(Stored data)
--- START ---
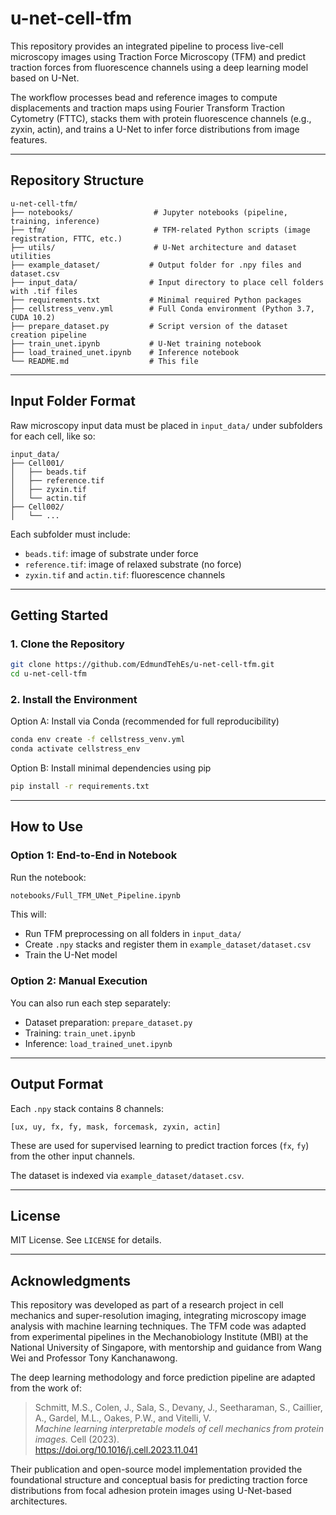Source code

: # u-net-cell-tfm

This repository provides an integrated pipeline to process live-cell microscopy images using Traction Force Microscopy (TFM) and predict traction forces from fluorescence channels using a deep learning model based on U-Net.

The workflow processes bead and reference images to compute displacements and traction maps using Fourier Transform Traction Cytometry (FTTC), stacks them with protein fluorescence channels (e.g., zyxin, actin), and trains a U-Net to infer force distributions from image features.

---

## Repository Structure

```
u-net-cell-tfm/
├── notebooks/                  # Jupyter notebooks (pipeline, training, inference)
├── tfm/                        # TFM-related Python scripts (image registration, FTTC, etc.)
├── utils/                      # U-Net architecture and dataset utilities
├── example_dataset/           # Output folder for .npy files and dataset.csv
├── input_data/                # Input directory to place cell folders with .tif files
├── requirements.txt           # Minimal required Python packages
├── cellstress_venv.yml        # Full Conda environment (Python 3.7, CUDA 10.2)
├── prepare_dataset.py         # Script version of the dataset creation pipeline
├── train_unet.ipynb           # U-Net training notebook
├── load_trained_unet.ipynb    # Inference notebook
└── README.md                  # This file
```

---

## Input Folder Format

Raw microscopy input data must be placed in `input_data/` under subfolders for each cell, like so:

```
input_data/
├── Cell001/
│   ├── beads.tif
│   ├── reference.tif
│   ├── zyxin.tif
│   └── actin.tif
├── Cell002/
│   └── ...
```

Each subfolder must include:
- `beads.tif`: image of substrate under force
- `reference.tif`: image of relaxed substrate (no force)
- `zyxin.tif` and `actin.tif`: fluorescence channels

---

## Getting Started

### 1. Clone the Repository

```bash
git clone https://github.com/EdmundTehEs/u-net-cell-tfm.git
cd u-net-cell-tfm
```

### 2. Install the Environment

Option A: Install via Conda (recommended for full reproducibility)

```bash
conda env create -f cellstress_venv.yml
conda activate cellstress_env
```

Option B: Install minimal dependencies using pip

```bash
pip install -r requirements.txt
```

---

## How to Use

### Option 1: End-to-End in Notebook

Run the notebook:

```bash
notebooks/Full_TFM_UNet_Pipeline.ipynb
```

This will:
- Run TFM preprocessing on all folders in `input_data/`
- Create `.npy` stacks and register them in `example_dataset/dataset.csv`
- Train the U-Net model

### Option 2: Manual Execution

You can also run each step separately:

- Dataset preparation: `prepare_dataset.py`
- Training: `train_unet.ipynb`
- Inference: `load_trained_unet.ipynb`

---

## Output Format

Each `.npy` stack contains 8 channels:

```
[ux, uy, fx, fy, mask, forcemask, zyxin, actin]
```

These are used for supervised learning to predict traction forces (`fx`, `fy`) from the other input channels.

The dataset is indexed via `example_dataset/dataset.csv`.

---

## License

MIT License. See `LICENSE` for details.

---

## Acknowledgments

This repository was developed as part of a research project in cell mechanics and super-resolution imaging, integrating microscopy image analysis with machine learning techniques. The TFM code was adapted from experimental pipelines in the Mechanobiology Institute (MBI) at the National University of Singapore, with mentorship and guidance from Wang Wei and Professor Tony Kanchanawong.

The deep learning methodology and force prediction pipeline are adapted from the work of:

> Schmitt, M.S., Colen, J., Sala, S., Devany, J., Seetharaman, S., Caillier, A., Gardel, M.L., Oakes, P.W., and Vitelli, V.  
> *Machine learning interpretable models of cell mechanics from protein images.* Cell (2023).  
> https://doi.org/10.1016/j.cell.2023.11.041

Their publication and open-source model implementation provided the foundational structure and conceptual basis for predicting traction force distributions from focal adhesion protein images using U-Net-based architectures.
--- END ---
### EXERCISE
Say how many lines of the entries above include the word "using", giving the number alone.

### ANSWER AREA
4